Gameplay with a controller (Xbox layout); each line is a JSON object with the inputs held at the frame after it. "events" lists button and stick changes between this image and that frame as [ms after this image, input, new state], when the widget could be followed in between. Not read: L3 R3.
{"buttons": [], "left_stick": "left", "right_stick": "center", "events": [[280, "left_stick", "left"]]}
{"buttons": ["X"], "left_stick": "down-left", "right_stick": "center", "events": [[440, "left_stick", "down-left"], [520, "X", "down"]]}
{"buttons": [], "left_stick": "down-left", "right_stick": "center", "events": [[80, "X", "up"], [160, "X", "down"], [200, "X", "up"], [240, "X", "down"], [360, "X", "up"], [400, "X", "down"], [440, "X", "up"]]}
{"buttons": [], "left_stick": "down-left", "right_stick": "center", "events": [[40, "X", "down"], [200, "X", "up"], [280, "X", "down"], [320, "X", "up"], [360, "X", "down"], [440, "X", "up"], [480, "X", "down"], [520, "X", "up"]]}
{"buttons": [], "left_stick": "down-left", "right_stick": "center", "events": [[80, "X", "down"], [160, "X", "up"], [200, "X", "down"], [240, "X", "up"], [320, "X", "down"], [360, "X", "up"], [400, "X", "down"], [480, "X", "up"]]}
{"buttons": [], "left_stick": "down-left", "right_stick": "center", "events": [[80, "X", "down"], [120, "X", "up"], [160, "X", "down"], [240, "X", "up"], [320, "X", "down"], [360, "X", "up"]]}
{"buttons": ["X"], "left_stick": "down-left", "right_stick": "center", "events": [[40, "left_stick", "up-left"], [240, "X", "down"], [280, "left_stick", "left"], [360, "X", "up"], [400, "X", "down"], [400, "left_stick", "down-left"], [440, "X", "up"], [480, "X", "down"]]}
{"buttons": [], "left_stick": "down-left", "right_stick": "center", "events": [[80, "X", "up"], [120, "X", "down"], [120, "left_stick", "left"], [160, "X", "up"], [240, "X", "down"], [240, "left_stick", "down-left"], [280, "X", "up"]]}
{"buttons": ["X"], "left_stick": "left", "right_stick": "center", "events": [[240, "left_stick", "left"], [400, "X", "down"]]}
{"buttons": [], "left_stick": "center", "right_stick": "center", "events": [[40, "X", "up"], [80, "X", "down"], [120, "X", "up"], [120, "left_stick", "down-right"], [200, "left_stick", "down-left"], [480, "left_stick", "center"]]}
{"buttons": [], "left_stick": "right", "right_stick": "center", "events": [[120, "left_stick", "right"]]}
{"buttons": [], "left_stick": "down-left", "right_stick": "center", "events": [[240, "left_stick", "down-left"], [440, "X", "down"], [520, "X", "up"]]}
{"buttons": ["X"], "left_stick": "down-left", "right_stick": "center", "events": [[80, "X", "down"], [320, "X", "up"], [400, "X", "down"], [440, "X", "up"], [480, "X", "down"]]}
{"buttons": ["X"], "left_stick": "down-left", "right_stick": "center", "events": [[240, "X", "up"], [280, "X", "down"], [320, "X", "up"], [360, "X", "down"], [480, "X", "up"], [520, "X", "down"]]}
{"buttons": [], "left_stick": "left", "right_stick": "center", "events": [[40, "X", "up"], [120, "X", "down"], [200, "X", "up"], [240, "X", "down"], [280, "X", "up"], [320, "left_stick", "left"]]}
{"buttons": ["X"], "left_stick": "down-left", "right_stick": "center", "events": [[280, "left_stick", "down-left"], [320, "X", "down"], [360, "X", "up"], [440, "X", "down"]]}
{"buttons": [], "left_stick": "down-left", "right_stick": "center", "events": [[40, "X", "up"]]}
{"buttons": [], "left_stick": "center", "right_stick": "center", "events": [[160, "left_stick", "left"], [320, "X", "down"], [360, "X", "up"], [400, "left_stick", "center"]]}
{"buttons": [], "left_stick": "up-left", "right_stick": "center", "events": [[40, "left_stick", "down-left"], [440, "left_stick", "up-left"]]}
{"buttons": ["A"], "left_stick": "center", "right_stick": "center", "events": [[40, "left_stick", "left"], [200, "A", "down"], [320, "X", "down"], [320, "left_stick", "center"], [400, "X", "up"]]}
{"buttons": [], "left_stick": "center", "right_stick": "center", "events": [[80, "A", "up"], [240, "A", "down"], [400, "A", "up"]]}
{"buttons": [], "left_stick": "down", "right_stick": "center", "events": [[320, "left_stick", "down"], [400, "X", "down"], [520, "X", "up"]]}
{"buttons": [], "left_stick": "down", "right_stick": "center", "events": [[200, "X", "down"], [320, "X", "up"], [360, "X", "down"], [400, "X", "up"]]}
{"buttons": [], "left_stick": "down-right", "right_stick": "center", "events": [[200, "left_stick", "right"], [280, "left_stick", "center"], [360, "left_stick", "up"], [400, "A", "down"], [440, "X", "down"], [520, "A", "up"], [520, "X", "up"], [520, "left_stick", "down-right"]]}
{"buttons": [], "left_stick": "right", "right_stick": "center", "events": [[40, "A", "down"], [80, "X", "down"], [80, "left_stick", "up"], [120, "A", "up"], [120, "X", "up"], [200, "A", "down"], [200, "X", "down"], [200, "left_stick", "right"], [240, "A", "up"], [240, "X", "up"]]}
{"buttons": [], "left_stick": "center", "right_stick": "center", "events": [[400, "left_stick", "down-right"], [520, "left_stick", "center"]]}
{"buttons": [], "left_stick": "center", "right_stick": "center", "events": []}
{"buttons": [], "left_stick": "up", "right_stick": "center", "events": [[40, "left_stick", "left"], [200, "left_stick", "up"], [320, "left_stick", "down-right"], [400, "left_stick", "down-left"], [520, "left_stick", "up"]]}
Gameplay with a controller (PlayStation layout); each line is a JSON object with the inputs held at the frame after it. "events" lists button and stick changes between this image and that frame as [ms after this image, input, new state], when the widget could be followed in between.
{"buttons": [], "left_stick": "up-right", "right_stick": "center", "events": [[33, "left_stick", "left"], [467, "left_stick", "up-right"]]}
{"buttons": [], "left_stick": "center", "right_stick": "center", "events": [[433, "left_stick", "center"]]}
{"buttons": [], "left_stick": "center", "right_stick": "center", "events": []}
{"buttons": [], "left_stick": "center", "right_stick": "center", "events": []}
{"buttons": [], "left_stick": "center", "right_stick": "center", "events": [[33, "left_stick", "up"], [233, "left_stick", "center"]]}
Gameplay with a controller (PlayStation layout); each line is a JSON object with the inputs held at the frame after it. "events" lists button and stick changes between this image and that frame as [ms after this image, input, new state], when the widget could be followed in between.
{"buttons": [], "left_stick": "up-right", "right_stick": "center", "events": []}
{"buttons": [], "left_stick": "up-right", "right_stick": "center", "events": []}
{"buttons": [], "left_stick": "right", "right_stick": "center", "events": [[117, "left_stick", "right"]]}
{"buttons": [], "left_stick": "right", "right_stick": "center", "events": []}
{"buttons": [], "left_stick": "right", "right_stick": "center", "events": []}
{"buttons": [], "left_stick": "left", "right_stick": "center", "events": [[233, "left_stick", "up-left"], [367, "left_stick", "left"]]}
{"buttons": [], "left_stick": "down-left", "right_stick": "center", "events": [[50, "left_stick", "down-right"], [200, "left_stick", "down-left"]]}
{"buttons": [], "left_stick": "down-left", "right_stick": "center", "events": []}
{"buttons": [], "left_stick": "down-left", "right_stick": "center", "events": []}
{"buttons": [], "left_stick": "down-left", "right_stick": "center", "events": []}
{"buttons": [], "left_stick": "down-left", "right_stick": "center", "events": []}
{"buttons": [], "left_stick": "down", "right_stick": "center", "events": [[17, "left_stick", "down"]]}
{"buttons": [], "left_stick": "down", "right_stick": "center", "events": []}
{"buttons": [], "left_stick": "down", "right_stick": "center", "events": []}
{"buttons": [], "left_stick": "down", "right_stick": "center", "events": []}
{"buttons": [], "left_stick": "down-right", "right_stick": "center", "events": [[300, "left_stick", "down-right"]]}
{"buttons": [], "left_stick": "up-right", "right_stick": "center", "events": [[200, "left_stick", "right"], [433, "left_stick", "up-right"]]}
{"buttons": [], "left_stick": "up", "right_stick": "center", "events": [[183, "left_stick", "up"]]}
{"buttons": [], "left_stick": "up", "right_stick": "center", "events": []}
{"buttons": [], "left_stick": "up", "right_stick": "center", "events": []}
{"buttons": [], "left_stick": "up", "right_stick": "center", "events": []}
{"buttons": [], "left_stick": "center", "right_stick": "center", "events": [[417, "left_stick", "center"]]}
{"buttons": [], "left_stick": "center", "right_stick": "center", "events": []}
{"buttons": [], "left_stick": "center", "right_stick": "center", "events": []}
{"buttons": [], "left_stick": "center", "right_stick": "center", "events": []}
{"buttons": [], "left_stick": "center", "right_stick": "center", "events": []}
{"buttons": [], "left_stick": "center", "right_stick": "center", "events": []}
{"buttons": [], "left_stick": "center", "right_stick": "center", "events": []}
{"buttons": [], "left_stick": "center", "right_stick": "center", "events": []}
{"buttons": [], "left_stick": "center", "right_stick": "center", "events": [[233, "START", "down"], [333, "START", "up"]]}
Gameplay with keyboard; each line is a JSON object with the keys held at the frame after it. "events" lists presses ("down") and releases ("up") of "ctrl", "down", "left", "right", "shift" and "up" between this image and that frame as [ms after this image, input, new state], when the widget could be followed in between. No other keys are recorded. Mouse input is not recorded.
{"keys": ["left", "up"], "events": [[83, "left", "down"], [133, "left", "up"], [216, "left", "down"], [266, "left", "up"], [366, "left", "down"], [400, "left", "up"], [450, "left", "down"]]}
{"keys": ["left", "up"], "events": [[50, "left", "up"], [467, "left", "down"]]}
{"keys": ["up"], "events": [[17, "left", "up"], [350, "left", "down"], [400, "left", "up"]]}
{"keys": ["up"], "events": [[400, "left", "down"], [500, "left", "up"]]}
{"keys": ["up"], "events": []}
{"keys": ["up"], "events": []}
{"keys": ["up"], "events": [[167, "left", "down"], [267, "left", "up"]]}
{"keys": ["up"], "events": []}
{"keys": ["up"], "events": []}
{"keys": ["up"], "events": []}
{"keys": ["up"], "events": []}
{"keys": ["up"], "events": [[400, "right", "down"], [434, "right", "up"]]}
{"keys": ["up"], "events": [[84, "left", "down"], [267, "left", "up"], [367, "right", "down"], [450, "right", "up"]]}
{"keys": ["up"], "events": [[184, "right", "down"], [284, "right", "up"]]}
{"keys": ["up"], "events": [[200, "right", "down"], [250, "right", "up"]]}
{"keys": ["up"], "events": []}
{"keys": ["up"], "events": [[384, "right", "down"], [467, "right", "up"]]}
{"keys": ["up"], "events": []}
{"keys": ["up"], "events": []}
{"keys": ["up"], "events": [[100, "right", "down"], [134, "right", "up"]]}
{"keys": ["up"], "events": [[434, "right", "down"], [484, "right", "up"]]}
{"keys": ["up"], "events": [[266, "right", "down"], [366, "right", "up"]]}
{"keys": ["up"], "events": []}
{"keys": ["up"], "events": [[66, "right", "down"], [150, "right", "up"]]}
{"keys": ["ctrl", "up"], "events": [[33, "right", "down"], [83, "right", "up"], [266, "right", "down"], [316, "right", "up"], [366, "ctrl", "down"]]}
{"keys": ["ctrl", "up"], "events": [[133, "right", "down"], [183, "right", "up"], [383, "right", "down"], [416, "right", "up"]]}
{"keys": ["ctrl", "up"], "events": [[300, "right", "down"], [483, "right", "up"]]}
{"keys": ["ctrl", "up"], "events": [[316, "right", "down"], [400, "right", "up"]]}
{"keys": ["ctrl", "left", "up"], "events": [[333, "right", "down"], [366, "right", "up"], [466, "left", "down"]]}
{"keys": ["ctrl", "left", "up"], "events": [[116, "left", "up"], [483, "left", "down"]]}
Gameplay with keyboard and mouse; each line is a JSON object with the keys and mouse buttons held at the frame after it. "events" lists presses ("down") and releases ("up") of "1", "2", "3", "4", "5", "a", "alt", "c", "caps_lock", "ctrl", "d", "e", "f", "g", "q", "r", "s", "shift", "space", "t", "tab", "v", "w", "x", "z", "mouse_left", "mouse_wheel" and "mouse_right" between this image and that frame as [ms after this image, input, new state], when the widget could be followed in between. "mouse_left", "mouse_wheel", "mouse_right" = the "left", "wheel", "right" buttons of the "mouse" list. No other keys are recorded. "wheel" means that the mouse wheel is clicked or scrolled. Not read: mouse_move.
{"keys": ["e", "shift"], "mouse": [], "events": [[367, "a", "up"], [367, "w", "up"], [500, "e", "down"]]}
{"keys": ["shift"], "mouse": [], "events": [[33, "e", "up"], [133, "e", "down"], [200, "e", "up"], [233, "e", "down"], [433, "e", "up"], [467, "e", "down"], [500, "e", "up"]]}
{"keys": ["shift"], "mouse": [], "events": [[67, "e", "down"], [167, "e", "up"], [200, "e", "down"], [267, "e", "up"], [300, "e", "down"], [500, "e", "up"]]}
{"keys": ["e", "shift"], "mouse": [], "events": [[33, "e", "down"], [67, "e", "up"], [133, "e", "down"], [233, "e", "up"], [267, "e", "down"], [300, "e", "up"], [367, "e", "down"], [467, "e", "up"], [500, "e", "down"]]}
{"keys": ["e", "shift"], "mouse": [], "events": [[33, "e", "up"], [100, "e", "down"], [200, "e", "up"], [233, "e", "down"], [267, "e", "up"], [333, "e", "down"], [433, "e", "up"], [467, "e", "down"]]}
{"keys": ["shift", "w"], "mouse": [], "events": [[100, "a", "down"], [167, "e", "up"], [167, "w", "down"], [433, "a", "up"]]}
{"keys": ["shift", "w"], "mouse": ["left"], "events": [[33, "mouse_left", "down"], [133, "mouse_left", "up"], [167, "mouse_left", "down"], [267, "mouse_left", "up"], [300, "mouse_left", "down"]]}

**PROBLEM REQUIREMENTS**
Whenever the string "releases" shows up in a line above, copy that line.

**SOLUTION TO THIS TASK**
Gameplay with keyboard; each line is a JSON object with the keys held at the frame after it. "events" lists presses ("down") and releases ("up") of "ctrl", "down", "left", "right", "shift" and "up" between this image and that frame as [ms after this image, input, new state], when the widget could be followed in between. No other keys are recorded. Mouse input is not recorded.
Gameplay with keyboard and mouse; each line is a JSON object with the keys and mouse buttons held at the frame after it. "events" lists presses ("down") and releases ("up") of "1", "2", "3", "4", "5", "a", "alt", "c", "caps_lock", "ctrl", "d", "e", "f", "g", "q", "r", "s", "shift", "space", "t", "tab", "v", "w", "x", "z", "mouse_left", "mouse_wheel" and "mouse_right" between this image and that frame as [ms after this image, input, new state], when the widget could be followed in between. "mouse_left", "mouse_wheel", "mouse_right" = the "left", "wheel", "right" buttons of the "mouse" list. No other keys are recorded. "wheel" means that the mouse wheel is clicked or scrolled. Not read: mouse_move.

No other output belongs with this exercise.